Problem to solve: Give the data again exactly as written, without any of its pictures.

Entries shown:
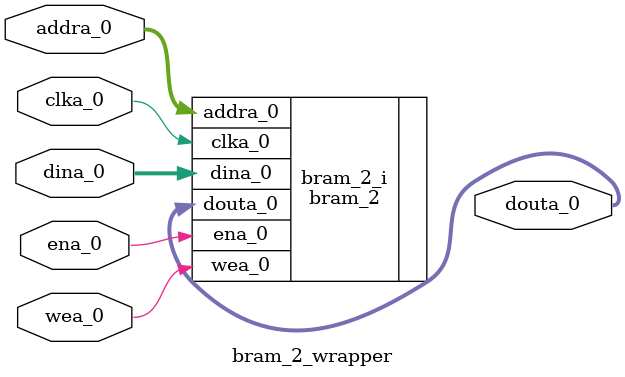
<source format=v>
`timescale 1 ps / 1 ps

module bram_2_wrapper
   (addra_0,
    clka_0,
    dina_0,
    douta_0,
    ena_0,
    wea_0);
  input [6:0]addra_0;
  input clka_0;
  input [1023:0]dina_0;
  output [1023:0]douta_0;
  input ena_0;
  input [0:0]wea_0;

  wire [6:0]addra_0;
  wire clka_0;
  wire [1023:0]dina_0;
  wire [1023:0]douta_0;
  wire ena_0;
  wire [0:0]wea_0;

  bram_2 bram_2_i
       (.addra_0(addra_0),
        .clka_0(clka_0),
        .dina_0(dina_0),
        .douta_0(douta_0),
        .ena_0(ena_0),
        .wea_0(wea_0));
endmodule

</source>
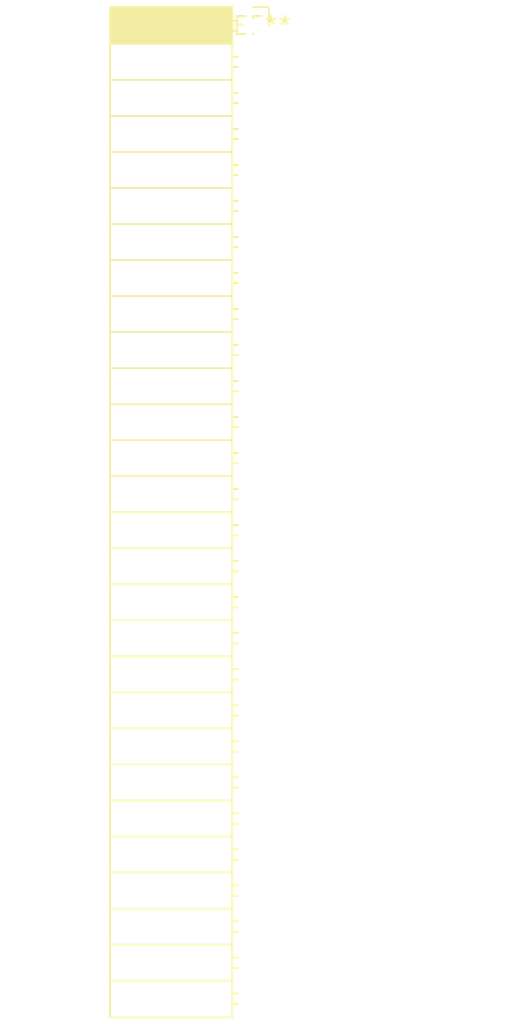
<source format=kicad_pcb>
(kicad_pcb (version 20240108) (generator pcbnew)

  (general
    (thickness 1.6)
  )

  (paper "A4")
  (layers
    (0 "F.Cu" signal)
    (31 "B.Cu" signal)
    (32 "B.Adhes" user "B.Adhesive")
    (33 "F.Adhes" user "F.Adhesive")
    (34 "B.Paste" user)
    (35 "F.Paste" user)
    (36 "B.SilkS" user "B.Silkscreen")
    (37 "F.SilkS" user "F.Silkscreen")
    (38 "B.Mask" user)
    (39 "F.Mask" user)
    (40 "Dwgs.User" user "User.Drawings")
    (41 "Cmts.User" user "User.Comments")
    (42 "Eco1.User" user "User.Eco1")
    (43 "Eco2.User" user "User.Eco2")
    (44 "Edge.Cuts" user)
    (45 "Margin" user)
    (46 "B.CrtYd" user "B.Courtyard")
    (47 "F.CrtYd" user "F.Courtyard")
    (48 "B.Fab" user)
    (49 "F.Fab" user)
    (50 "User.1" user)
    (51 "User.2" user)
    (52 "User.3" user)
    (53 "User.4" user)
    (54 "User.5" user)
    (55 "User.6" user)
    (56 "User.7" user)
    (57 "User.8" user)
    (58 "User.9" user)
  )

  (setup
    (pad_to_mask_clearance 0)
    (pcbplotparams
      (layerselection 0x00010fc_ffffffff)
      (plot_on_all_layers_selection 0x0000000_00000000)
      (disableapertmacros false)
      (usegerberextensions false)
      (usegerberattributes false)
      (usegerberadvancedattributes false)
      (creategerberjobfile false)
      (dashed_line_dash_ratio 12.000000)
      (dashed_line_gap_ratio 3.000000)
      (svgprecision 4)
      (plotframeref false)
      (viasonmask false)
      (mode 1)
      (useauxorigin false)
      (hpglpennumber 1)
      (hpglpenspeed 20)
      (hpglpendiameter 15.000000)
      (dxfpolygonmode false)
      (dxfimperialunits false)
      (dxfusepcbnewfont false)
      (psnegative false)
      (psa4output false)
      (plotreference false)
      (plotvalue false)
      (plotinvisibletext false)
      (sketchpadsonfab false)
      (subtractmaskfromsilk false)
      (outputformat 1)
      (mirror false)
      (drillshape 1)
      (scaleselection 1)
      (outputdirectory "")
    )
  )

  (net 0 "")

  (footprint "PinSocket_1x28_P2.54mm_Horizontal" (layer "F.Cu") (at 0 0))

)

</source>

Answer to the problem:
<source format=v>
`timescale 1 ps / 1 ps

module bram_2_wrapper
   (addra_0,
    clka_0,
    dina_0,
    douta_0,
    ena_0,
    wea_0);
  input [6:0]addra_0;
  input clka_0;
  input [1023:0]dina_0;
  output [1023:0]douta_0;
  input ena_0;
  input [0:0]wea_0;

  wire [6:0]addra_0;
  wire clka_0;
  wire [1023:0]dina_0;
  wire [1023:0]douta_0;
  wire ena_0;
  wire [0:0]wea_0;

  bram_2 bram_2_i
       (.addra_0(addra_0),
        .clka_0(clka_0),
        .dina_0(dina_0),
        .douta_0(douta_0),
        .ena_0(ena_0),
        .wea_0(wea_0));
endmodule

</source>
<source format=kicad_pcb>
(kicad_pcb (version 20240108) (generator pcbnew)

  (general
    (thickness 1.6)
  )

  (paper "A4")
  (layers
    (0 "F.Cu" signal)
    (31 "B.Cu" signal)
    (32 "B.Adhes" user "B.Adhesive")
    (33 "F.Adhes" user "F.Adhesive")
    (34 "B.Paste" user)
    (35 "F.Paste" user)
    (36 "B.SilkS" user "B.Silkscreen")
    (37 "F.SilkS" user "F.Silkscreen")
    (38 "B.Mask" user)
    (39 "F.Mask" user)
    (40 "Dwgs.User" user "User.Drawings")
    (41 "Cmts.User" user "User.Comments")
    (42 "Eco1.User" user "User.Eco1")
    (43 "Eco2.User" user "User.Eco2")
    (44 "Edge.Cuts" user)
    (45 "Margin" user)
    (46 "B.CrtYd" user "B.Courtyard")
    (47 "F.CrtYd" user "F.Courtyard")
    (48 "B.Fab" user)
    (49 "F.Fab" user)
    (50 "User.1" user)
    (51 "User.2" user)
    (52 "User.3" user)
    (53 "User.4" user)
    (54 "User.5" user)
    (55 "User.6" user)
    (56 "User.7" user)
    (57 "User.8" user)
    (58 "User.9" user)
  )

  (setup
    (pad_to_mask_clearance 0)
    (pcbplotparams
      (layerselection 0x00010fc_ffffffff)
      (plot_on_all_layers_selection 0x0000000_00000000)
      (disableapertmacros false)
      (usegerberextensions false)
      (usegerberattributes false)
      (usegerberadvancedattributes false)
      (creategerberjobfile false)
      (dashed_line_dash_ratio 12.000000)
      (dashed_line_gap_ratio 3.000000)
      (svgprecision 4)
      (plotframeref false)
      (viasonmask false)
      (mode 1)
      (useauxorigin false)
      (hpglpennumber 1)
      (hpglpenspeed 20)
      (hpglpendiameter 15.000000)
      (dxfpolygonmode false)
      (dxfimperialunits false)
      (dxfusepcbnewfont false)
      (psnegative false)
      (psa4output false)
      (plotreference false)
      (plotvalue false)
      (plotinvisibletext false)
      (sketchpadsonfab false)
      (subtractmaskfromsilk false)
      (outputformat 1)
      (mirror false)
      (drillshape 1)
      (scaleselection 1)
      (outputdirectory "")
    )
  )

  (net 0 "")

  (footprint "PinSocket_1x28_P2.54mm_Horizontal" (layer "F.Cu") (at 0 0))

)

</source>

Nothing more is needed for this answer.